Military Command Relationships and Nomenclature

As a Naval Officer, we live in an organizational structure that gets more complex the higher in the chain of command you go. As a Naval Aviator in squadron in a carrier air wing, it is relatively simple. The squadron commanding officer reports to the air wing commander and the air wing commander reports to the battle group (or strike group as they are now called) commander.

From there it becomes much more complex. Normally, admiral in charge of the battle group commander reports to a numbered fleet commander but there are some cases where the admiral could be assigned as the Joint Task Group commander and report directly to the Chairman of the Joint Chiefs of staff. Or, one of the battle group’s assets could be assigned to report the joint chiefs. Under the current joint structure, one could be a SEAL Team leader as an ensign or a chief petty officer and be a joint task group commander and report to a four star admiral or general.

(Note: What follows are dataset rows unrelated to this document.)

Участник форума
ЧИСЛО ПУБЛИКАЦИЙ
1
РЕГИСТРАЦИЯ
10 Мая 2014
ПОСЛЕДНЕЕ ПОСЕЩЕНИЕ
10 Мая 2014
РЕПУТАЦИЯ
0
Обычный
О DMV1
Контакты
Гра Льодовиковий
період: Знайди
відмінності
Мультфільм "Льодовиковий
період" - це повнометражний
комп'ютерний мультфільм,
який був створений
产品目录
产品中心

As a chief of staff for a flag officer, one of the first things I learned was that in prepping your boss, i.e. the admiral, for meeting with other flag and general officers, make sure he is up-to-date on any changes in the command relationships that affect those who will be in the room. You don’t want him to be blindsided on this issue or any other. A successful meeting of admirals in one in which their deputy chiefs of staff have all the flag officers nodding in the vertical on the key issues. If they don’t, you will have many long days ahead!

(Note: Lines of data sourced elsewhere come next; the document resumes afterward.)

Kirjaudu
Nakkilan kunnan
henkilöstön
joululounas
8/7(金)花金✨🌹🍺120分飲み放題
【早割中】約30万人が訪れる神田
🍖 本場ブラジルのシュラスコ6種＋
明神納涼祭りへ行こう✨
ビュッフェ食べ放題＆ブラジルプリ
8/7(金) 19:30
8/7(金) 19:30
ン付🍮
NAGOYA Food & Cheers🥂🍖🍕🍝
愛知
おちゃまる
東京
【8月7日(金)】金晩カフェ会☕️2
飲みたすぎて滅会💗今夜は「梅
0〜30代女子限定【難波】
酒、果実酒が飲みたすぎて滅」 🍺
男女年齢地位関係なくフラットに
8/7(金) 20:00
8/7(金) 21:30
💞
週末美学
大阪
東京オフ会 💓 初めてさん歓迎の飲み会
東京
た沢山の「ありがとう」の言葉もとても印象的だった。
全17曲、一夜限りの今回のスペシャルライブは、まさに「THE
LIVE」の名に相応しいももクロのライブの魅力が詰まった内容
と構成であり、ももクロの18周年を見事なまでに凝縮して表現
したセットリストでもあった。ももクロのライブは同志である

Some of the command relationships can be really byzantine because in Korea for example, the Commander, United Nations Command has a naval component commander who can be a South Korean admiral or the Commander, U.S. Seventh Fleet or a U.S. admiral who is also the Commander, U.S. Naval Forces Korea (CNFK). The three star admiral who command’s Seventh Fleet has many other relationships. The admiral who has the CNFK billet quickly learns that he has an administrative command and does not command any ships. If, on the other hand, if the naval component commander is a South Korean, he only commands the U.S. ships assigned to him for specific missions. In any war, U.S. naval units that would be sent to support a war in Korea would be under the operational command (and provided by) Seventh Fleet in support of the Commander-in-Chief, United Command. Seventh’s fleet’s operational chain of command goes up through Commander, Pacific Fleet whose boss is Commander, Pacific Command and is now abbreviated as PACOM. PACOM, as he is known, is a peer to the Commander United Nations Command. Even this description is a simplification of the command relationships that swirl around the peninsula that is one short step away from a shooting war.

The point of this is that as a novelist, I tried to simplify the command relationships while at the same time be as accurate as possible. What I did was skip key levels and only refer to the units in the fight and their overall commander. All the levels in between were for the most part ignored. The guiding rule is that unless the complexity of the command relationship adds to the plot, it is left out. While the details may be interesting to me and some others who have had to operate in these types of joint commands, for the majority of readers, it is not relevant.

Which leads me to the second problem – the terminology of equipment – and when and where to be specific. While many of us who have flown military aircraft back in the 1970s know the difference between an APX-76 transponder and earlier, less capable ones, most people don’t. Readers of military historical fiction know that a transponder is an electronic means of telling friendly aircraft from foes. Few know the difference between the different modes unless they are either in defense industry or pilots.

While writing BIG MOTHER 40 and what I hope to be follow-on novels, I struggled to be accurate in terms of equipment but not bore readers with administrivia about the precise names of the equipment in the aircraft. I spent a lot of time on the net making sure that the aircraft were equipped with the equipment described or the folks on the ground had access to the weapon. But beyond that, detail that does not add to the plot or the action doesn’t need to be included.